Real shared the name Furrever Friends with Tory, who told pet owners she was in contact with that their pets’ ashes might be there. The owner of Furrever Friends began receiving distressed phone calls from We Care clients and was able to find their pets’ ashes at her facility.

Real picked up her cremated pet from Furrever Friends a little over a month after hiring We Care. She never got her $309 back.

The owner of Furrever Friends, who runs a legitimate pet cremation business, said pet owners should do proper research before choosing a business to recover and care for their deceased loved one.

Customers interviewed by the Times said they paid We Care for keepsakes as well as their pets’ ashes, and received none. For example, Jacqueline Alonso, 36, said she paid $227 for her package, which was supposed to include a mold of Spot’s paw print, her chihuahua and another keepsake.

She chose We Care, she said, because the cremation service she used for her last pet was unavailable, and We Care offered pet pickup 24/7. 7.

“By the time your pet dies, your head is everywhere,” she said. “They put Spot in the trunk and took him away.”

She wouldn’t have gotten her pet’s ashes without Tory, she said, who told her Spot might be at Furrever Friends. She picked up Spot’s ashes in Long Beach six weeks after We Care picked them up.

During those six weeks, We Care gave her several excuses, including travel and family emergencies. “They play ping-pong with you and nothing gets done,” Alonso said. “What they do is disgusting, and they still have the nerve to lie to your face.”

Alonso, who lives in Huntington Park, never received his memorabilia or his money. But she said the most important thing was finding Spot’s ashes at Furrever Friends. “My sweet little boy was there,” she said.

Stewie was never sent to Furrever Friends, Tory said.

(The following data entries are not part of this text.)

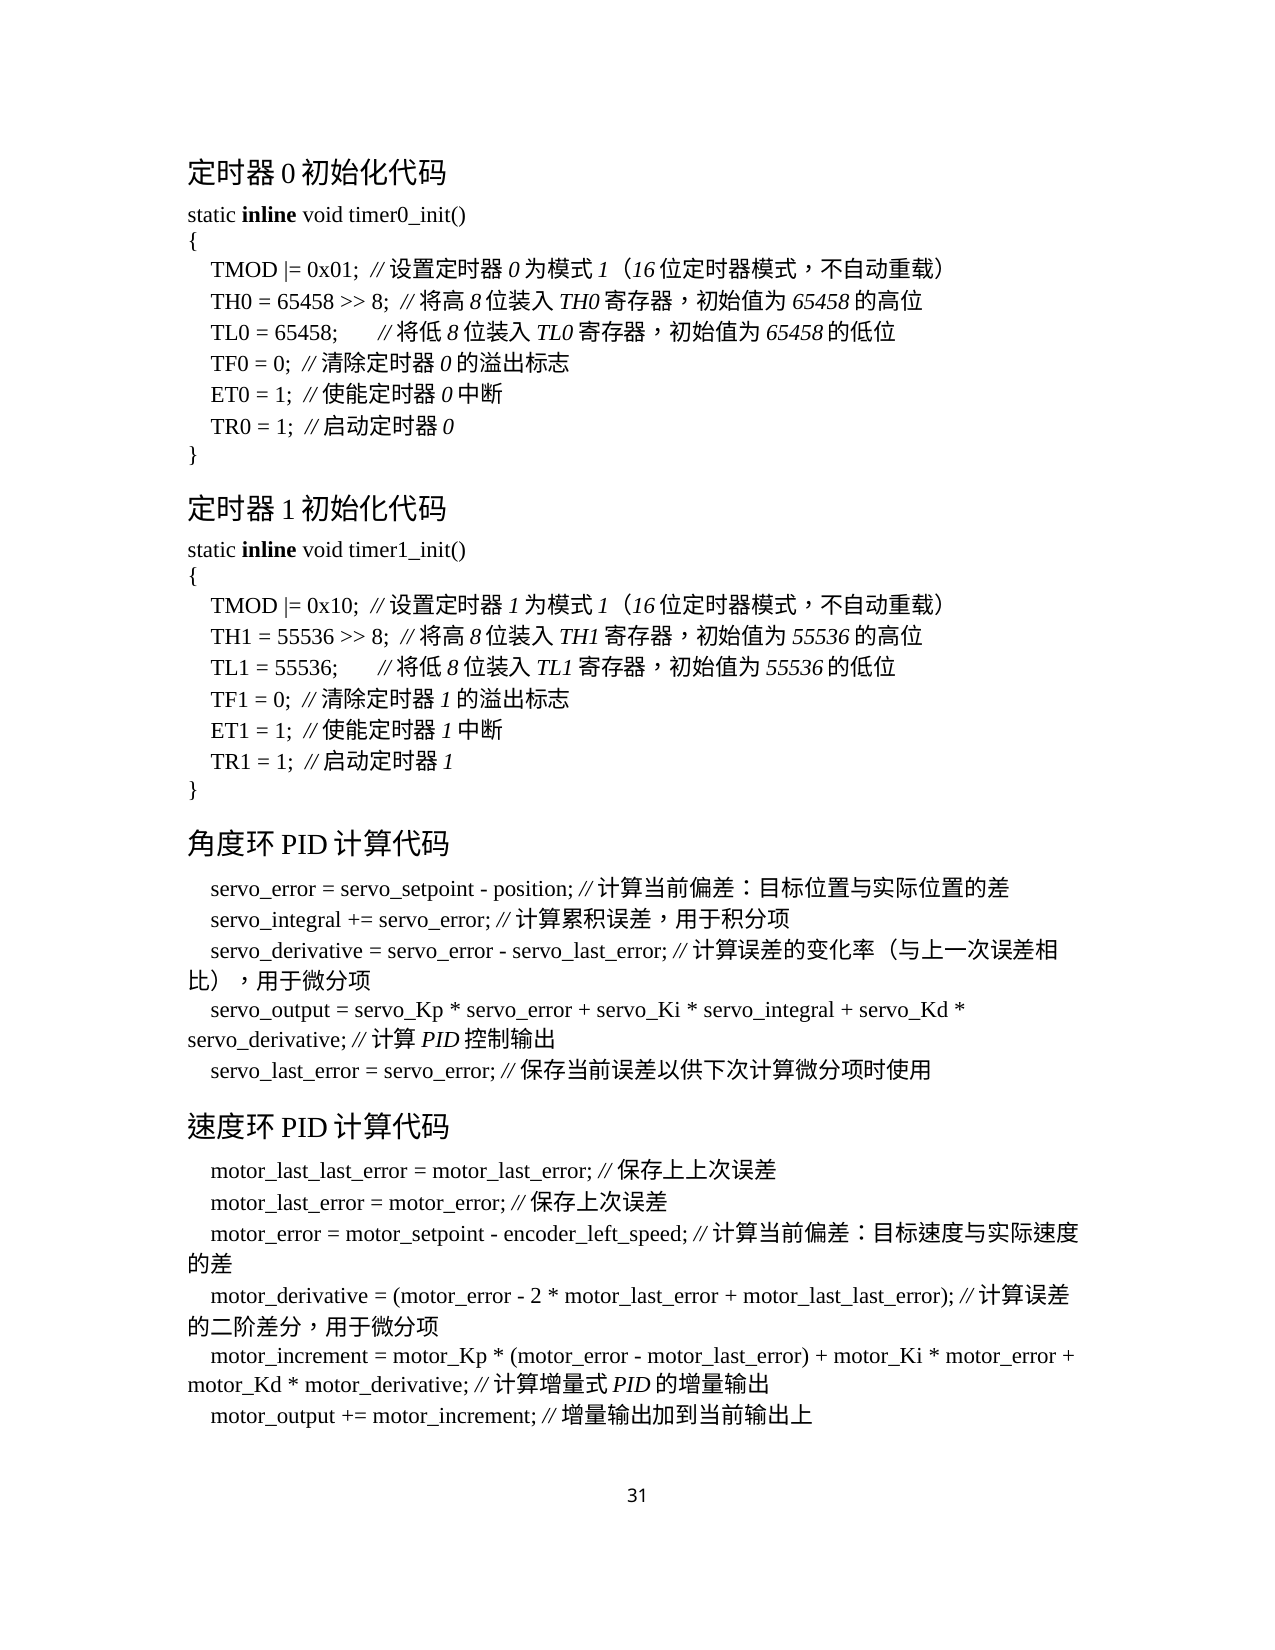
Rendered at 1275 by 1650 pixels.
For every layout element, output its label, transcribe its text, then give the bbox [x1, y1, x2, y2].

text static inline void timer1_init() { TMOD |= 0x10; // 设置定时器1为模式1（16位定时器模式，不自动重载） TH1 = 55536 >> 8; // 将高8位装入TH1寄存器，初始值为55536的高位 TL1 = 55536; // 将低8位装入TL1寄存器，初始值为55536的低位 TF1 = 0; // 清除定时器1的溢出标志 ET1 = 1; // 使能定时器1中断 TR1 = 1; // 启动定时器1 } [187, 536, 1087, 803]
subtitle 定时器0初始化代码 [187, 150, 1087, 192]
text static inline void timer0_init() { TMOD |= 0x01; // 设置定时器0为模式1（16位定时器模式，不自动重载） TH0 = 65458 >> 8; // 将高8位装入TH0寄存器，初始值为65458的高位 TL0 = 65458; // 将低8位装入TL0寄存器，初始值为65458的低位 TF0 = 0; // 清除定时器0的溢出标志 ET0 = 1; // 使能定时器0中断 TR0 = 1; // 启动定时器0 } [187, 201, 1087, 467]
subtitle 定时器1初始化代码 [187, 488, 1087, 528]
text servo_error = servo_setpoint - position; // 计算当前偏差：目标位置与实际位置的差 servo_integral += servo_error; // 计算累积误差，用于积分项 servo_derivative = servo_error - servo_last_error; // 计算误差的变化率（与上一次误差相比），用于微分项 servo_output = servo_Kp * servo_error + servo_Ki * servo_integral + servo_Kd * servo_derivative; // 计算PID控制输出 servo_last_error = servo_error; // 保存当前误差以供下次计算微分项时使用 [187, 871, 1087, 1085]
subtitle 速度环PID计算代码 [187, 1106, 1087, 1146]
subtitle 角度环PID计算代码 [187, 823, 1087, 863]
text motor_last_last_error = motor_last_error; // 保存上上次误差 motor_last_error = motor_error; // 保存上次误差 motor_error = motor_setpoint - encoder_left_speed; // 计算当前偏差：目标速度与实际速度的差 motor_derivative = (motor_error - 2 * motor_last_error + motor_last_last_error); // 计算误差的二阶差分，用于微分项 motor_increment = motor_Kp * (motor_error - motor_last_error) + motor_Ki * motor_error + motor_Kd * motor_derivative; // 计算增量式PID的增量输出 motor_output += motor_increment; // 增量输出加到当前输出上 [187, 1154, 1087, 1431]
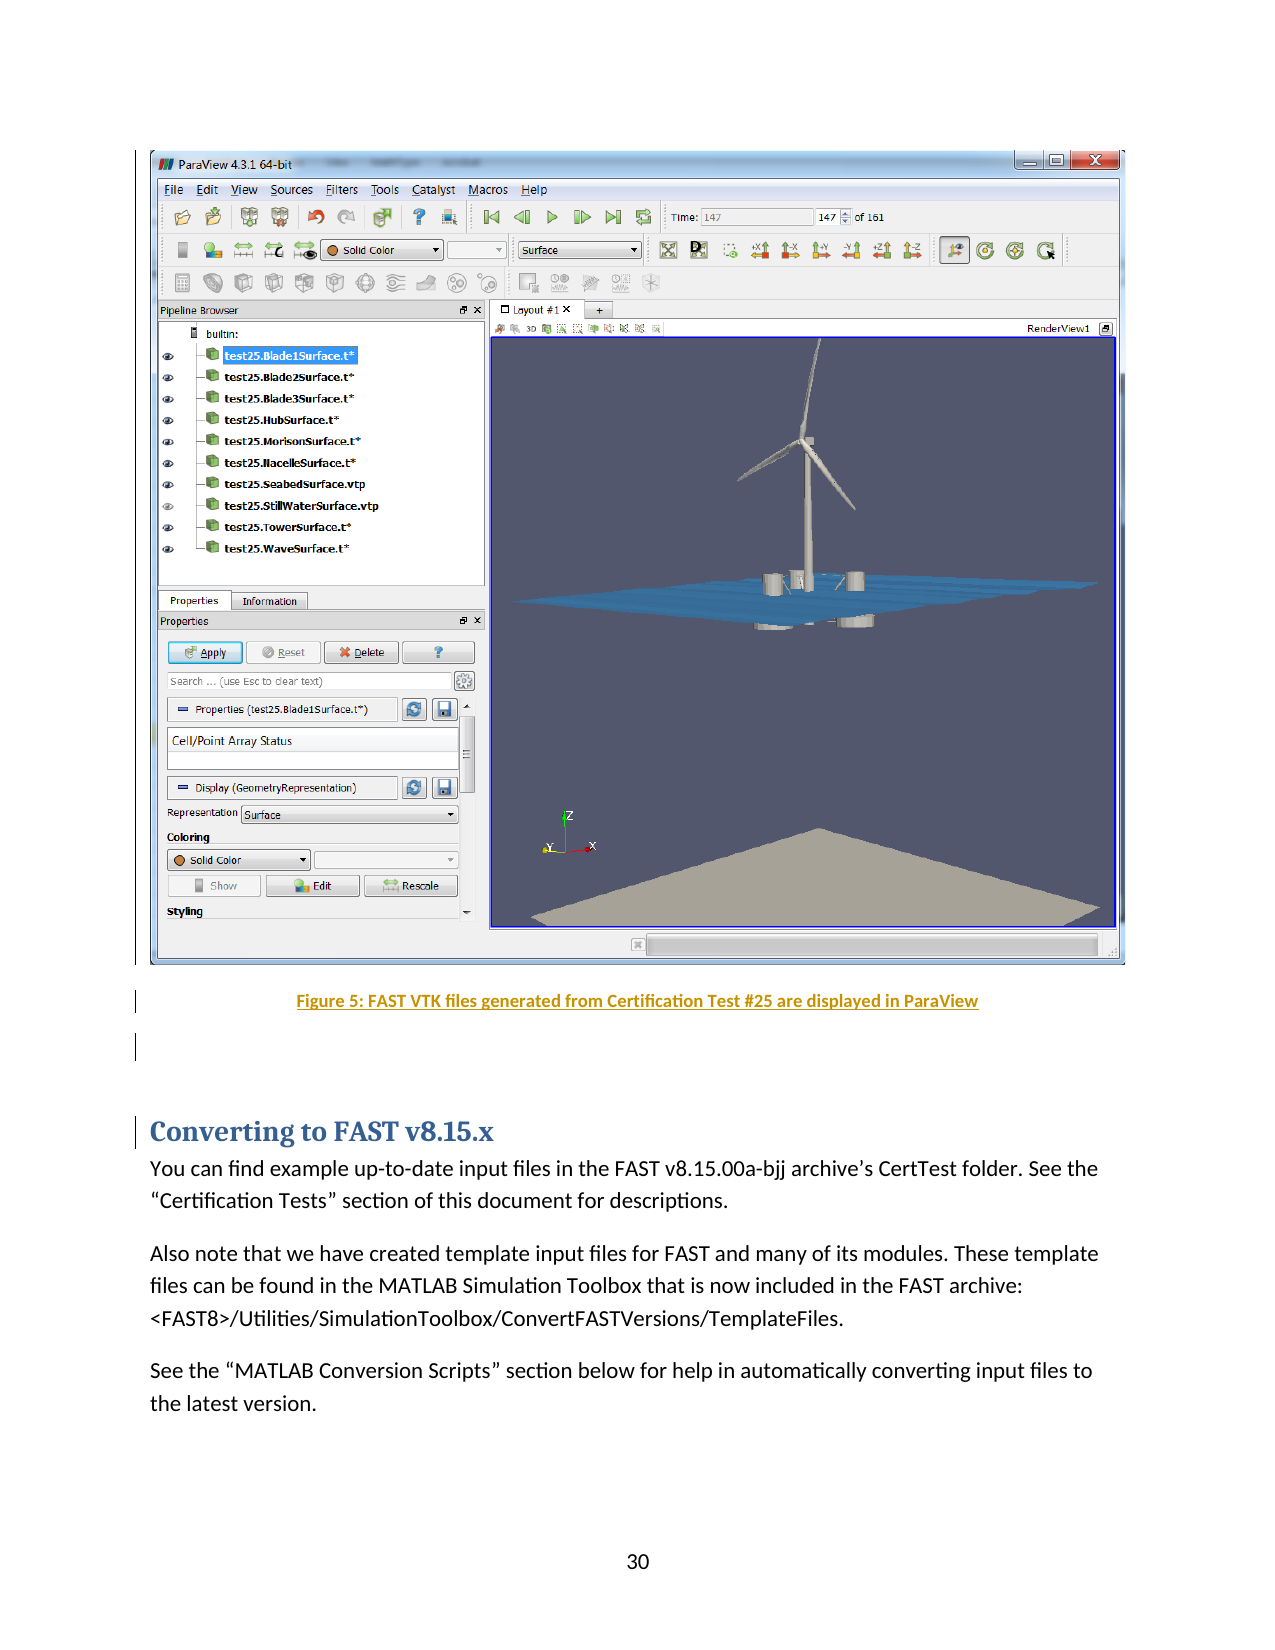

She believes Nuñez and Valasquez have a refrigeration facility in Oxnard where they keep the bodies. “They pocket the money and keep the animals,” Tory said. “Do they know what kind of emotional distress and trauma they cause in people?

Tory assumed the worst when she stopped hearing from We Care: that they had dumped her pet in a dumpster or on the side of the road somewhere.

The Times contacted We Care from a number other than the one Nuñez apparently blocked, to seek approval. He responded quickly to organize the collection of the animals. The company now also operates under a new name, Honorable Animal Aftercare, according to Tory, who saw that name on his invoice.

“They don’t stop,” said Tory, who is considering his next steps. “I just don’t want this to happen to anyone else.”